[Start Listing]

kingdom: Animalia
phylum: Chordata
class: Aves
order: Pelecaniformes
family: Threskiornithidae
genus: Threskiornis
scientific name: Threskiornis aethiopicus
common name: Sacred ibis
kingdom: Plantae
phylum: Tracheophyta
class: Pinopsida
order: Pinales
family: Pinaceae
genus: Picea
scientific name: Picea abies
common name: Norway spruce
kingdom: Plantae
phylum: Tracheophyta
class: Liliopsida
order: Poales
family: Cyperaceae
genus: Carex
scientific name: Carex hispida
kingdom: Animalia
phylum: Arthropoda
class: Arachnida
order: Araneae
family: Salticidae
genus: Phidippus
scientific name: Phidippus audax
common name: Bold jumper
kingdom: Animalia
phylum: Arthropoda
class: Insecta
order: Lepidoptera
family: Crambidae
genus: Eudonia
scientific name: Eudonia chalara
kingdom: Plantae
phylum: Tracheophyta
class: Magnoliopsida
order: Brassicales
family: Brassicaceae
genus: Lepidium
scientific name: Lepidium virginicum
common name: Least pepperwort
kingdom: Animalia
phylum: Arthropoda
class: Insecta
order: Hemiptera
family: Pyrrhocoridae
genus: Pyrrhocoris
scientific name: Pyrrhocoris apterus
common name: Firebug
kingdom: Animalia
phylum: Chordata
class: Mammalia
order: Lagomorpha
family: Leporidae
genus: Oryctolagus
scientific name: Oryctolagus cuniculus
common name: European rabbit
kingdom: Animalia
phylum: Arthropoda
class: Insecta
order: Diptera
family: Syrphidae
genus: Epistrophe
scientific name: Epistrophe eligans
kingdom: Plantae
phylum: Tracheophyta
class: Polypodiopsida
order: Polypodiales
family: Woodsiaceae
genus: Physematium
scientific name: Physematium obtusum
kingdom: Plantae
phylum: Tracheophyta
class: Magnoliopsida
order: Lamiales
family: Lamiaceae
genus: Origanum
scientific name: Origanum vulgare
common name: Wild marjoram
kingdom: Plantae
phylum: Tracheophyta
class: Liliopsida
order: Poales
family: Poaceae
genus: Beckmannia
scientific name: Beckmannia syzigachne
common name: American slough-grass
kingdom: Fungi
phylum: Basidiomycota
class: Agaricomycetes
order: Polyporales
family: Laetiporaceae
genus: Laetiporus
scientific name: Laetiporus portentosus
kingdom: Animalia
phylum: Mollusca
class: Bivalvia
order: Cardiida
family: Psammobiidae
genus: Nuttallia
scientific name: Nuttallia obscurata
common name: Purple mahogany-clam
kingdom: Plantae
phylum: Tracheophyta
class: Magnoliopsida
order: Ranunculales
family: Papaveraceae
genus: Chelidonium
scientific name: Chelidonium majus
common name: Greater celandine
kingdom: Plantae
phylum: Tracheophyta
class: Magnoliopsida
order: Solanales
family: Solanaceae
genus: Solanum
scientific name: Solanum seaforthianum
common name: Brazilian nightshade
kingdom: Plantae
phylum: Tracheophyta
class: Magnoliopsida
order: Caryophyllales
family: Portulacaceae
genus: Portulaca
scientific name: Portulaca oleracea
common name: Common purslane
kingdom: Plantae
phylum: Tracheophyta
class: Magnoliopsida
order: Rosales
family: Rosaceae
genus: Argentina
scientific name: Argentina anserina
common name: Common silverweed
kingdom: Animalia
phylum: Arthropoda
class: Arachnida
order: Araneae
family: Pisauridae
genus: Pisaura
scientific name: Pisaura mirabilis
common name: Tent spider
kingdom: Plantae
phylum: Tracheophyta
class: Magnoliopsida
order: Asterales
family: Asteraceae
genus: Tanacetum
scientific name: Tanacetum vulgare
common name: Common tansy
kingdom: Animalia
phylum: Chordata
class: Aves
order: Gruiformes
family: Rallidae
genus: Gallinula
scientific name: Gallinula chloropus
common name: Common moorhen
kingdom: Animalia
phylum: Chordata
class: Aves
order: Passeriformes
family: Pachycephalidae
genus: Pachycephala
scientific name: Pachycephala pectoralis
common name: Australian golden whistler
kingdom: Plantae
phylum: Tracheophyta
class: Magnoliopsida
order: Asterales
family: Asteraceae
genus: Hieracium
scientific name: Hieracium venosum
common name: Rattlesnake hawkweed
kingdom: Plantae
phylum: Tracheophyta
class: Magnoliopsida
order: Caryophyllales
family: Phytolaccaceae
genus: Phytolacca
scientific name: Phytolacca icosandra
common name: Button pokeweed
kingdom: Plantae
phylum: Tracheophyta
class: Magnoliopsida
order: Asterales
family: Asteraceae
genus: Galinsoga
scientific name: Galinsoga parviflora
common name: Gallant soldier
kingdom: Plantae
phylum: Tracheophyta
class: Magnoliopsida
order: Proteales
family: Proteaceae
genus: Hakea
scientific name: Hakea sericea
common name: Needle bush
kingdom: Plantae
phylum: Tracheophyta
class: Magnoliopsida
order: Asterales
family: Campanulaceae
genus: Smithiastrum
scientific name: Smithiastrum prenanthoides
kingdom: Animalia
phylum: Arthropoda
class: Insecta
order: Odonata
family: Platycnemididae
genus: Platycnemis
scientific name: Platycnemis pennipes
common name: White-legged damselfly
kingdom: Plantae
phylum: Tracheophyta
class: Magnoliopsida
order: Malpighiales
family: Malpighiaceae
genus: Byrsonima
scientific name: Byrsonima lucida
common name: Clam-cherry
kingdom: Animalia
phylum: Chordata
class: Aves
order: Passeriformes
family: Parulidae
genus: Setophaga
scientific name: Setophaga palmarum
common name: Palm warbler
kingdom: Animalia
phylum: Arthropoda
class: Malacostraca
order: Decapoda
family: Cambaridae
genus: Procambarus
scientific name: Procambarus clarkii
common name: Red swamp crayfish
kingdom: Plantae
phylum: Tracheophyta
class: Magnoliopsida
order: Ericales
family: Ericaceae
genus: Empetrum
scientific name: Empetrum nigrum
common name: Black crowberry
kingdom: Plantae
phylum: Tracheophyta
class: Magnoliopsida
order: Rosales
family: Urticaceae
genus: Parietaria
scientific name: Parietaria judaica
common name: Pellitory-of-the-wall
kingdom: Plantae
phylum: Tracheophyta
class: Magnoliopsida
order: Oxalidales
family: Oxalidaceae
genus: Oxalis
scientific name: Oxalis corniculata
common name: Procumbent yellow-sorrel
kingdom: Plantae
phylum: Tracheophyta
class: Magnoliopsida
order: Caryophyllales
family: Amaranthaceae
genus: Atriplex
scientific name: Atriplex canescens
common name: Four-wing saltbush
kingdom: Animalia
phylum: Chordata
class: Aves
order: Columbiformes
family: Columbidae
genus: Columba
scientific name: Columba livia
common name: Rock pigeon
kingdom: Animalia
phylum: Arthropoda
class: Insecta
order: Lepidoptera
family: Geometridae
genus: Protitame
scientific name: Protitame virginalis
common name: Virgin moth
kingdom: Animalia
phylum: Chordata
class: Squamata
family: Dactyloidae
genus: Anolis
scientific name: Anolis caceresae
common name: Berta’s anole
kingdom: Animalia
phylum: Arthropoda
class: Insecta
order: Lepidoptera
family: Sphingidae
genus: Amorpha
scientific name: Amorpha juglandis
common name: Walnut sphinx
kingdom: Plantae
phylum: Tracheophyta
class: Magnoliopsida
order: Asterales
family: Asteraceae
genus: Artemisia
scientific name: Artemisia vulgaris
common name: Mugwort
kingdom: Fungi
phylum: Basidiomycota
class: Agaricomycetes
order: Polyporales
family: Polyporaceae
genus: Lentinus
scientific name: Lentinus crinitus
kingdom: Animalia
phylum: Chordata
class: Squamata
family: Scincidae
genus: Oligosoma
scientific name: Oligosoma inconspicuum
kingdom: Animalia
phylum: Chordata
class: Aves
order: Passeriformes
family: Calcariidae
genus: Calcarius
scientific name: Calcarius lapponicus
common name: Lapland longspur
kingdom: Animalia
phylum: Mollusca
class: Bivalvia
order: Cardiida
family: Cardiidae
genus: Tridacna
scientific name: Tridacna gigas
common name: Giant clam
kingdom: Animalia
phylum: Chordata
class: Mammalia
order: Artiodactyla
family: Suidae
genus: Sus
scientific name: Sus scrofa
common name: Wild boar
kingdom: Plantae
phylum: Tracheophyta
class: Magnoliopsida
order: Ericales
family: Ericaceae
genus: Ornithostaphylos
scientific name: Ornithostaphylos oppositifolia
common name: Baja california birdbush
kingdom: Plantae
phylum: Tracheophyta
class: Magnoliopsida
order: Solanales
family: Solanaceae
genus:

[End Listing]

Work instructions:
Can you reproduce the rows above, word for word, from the very first line through the line containing "common name: Norway spruce", with that line included?

The output:
kingdom: Animalia
phylum: Chordata
class: Aves
order: Pelecaniformes
family: Threskiornithidae
genus: Threskiornis
scientific name: Threskiornis aethiopicus
common name: Sacred ibis
kingdom: Plantae
phylum: Tracheophyta
class: Pinopsida
order: Pinales
family: Pinaceae
genus: Picea
scientific name: Picea abies
common name: Norway spruce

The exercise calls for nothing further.